La feuille de route de Dusk raconte une histoire que la plupart des chaînes évitent d'admettre. La confidentialité n'a de sens que si elle survit à la régulation.

Daybreak et Daylight n'avaient pas pour but les applications. Ils visaient à prouver une thèse : les transactions peuvent rester confidentielles tout en étant vérifiablement légales. Les preuves de connaissance zéro et les premières recherches sur la consensus ont établi que les vérifications de conformité n'ont pas besoin d'une divulgation publique.

Alba a marqué le tournant.

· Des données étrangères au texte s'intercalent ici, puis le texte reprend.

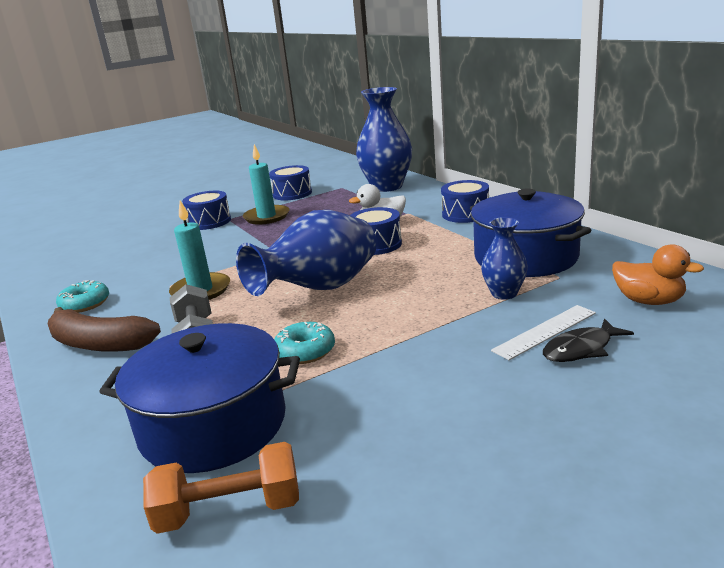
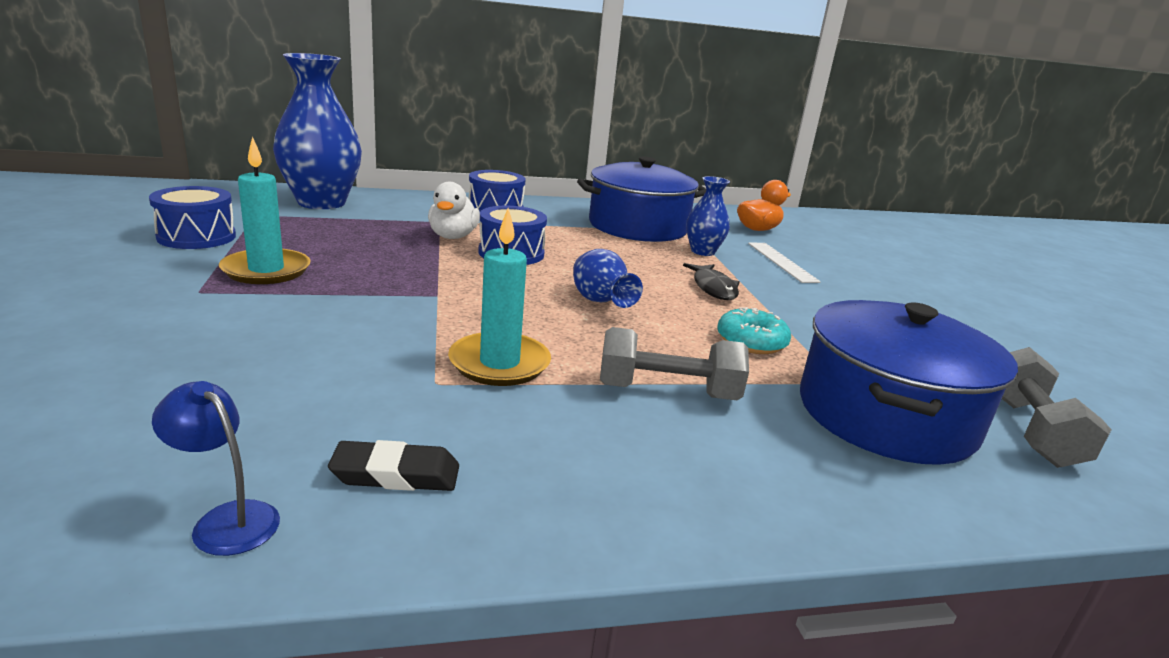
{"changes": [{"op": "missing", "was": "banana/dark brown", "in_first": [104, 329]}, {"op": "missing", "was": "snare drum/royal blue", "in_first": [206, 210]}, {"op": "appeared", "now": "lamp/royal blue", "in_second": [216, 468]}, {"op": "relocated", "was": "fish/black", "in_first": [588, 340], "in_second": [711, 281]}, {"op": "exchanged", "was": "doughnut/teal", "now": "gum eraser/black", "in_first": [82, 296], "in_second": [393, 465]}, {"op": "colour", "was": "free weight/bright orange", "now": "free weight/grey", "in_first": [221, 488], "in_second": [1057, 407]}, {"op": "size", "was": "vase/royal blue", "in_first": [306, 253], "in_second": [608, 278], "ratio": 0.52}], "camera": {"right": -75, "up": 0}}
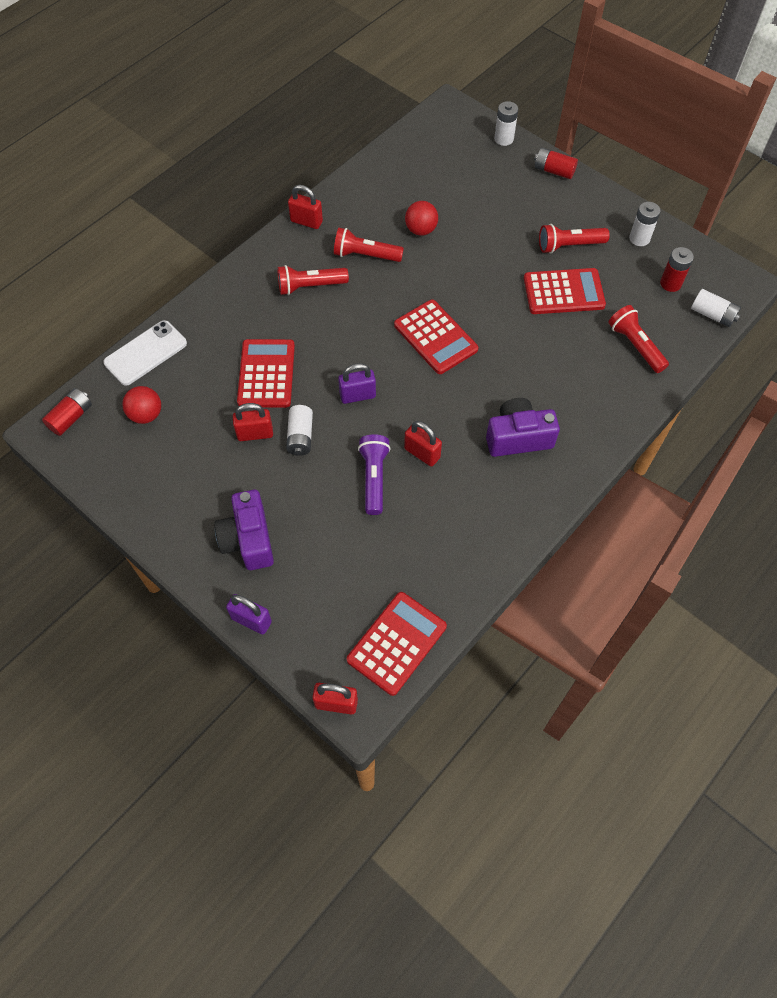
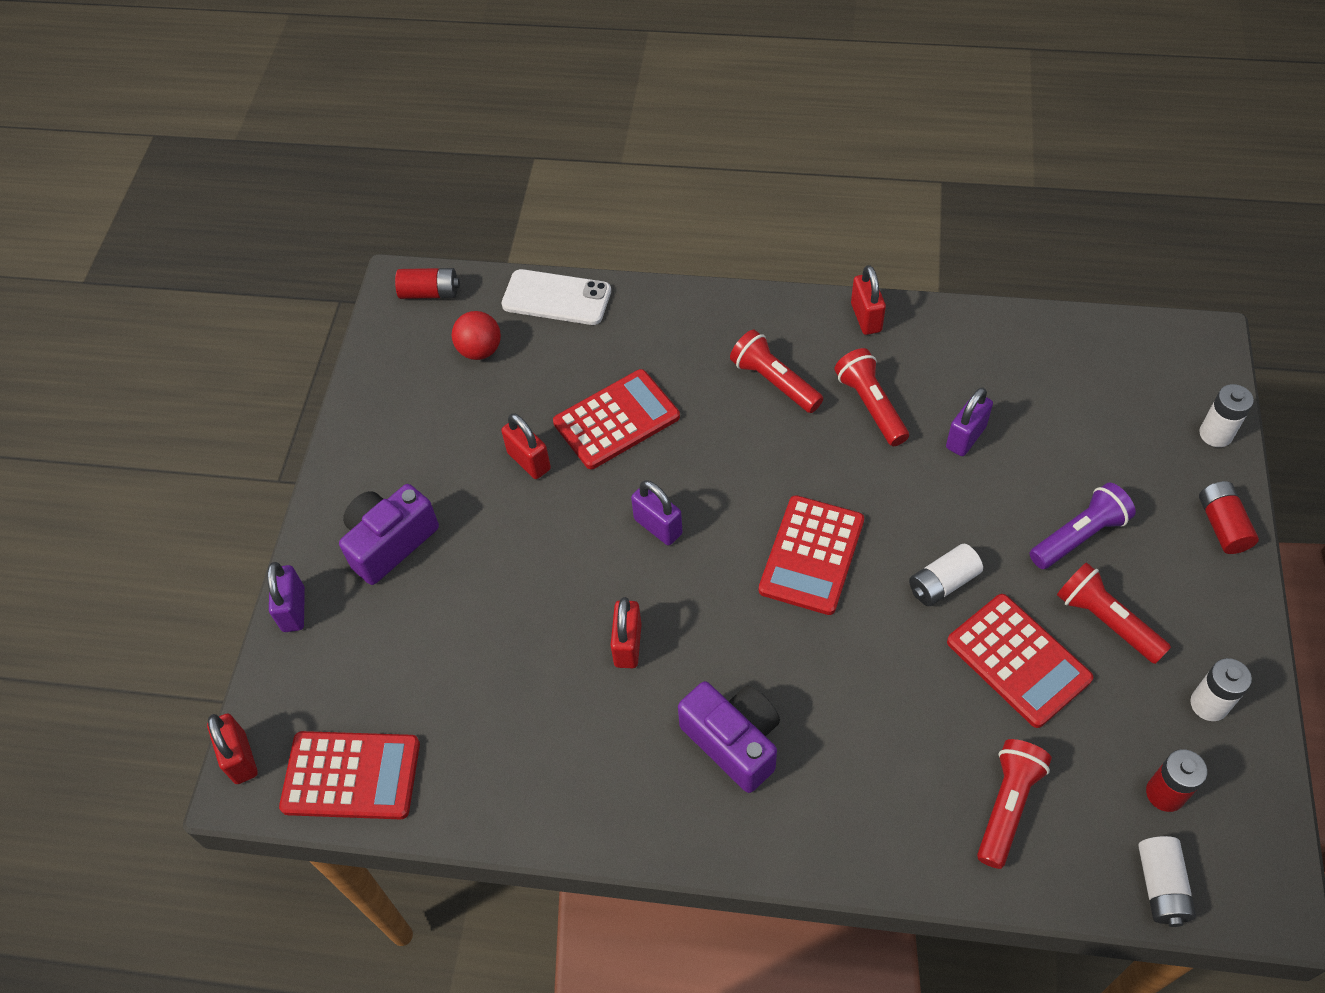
{"changes": [{"op": "relocated", "was": "battery/pure white", "in_first": [299, 430], "in_second": [946, 575]}, {"op": "relocated", "was": "flashlight/purple", "in_first": [374, 474], "in_second": [1083, 526]}, {"op": "exchanged", "was": "ball/red", "now": "lock/purple", "in_first": [421, 218], "in_second": [969, 421]}], "camera": {"right": 60, "up": -5}}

C'est à partir de ce moment que la confidentialité a cessé d'être abstraite pour toucher réellement aux actifs. Avec Zedger et les contrats intelligents privés, Dusk a transféré la confidentialité à l'émission et à la gestion du cycle de vie. Le KYC, les règles de transfert et les limites juridictionnelles sont devenus de la logique du protocole, et non plus des promesses hors chaîne.

Aurora complète l'arc. Avec la maturité du mainnet et DuskEVM opérationnel, Dusk n'est plus en train de démontrer ses capacités. Il fonctionne désormais comme une infrastructure. La compatibilité avec Ethereum existe, mais la confidentialité et la conformité restent inébranlables. Ce n'est pas du DeFi avec des règles ajoutées après coup. C'est une exécution régulée par défaut.

La leçon est simple. La blockchain ne remplace pas la régulation. Elle l'automatise. La feuille de route de Dusk reflète cette réalité.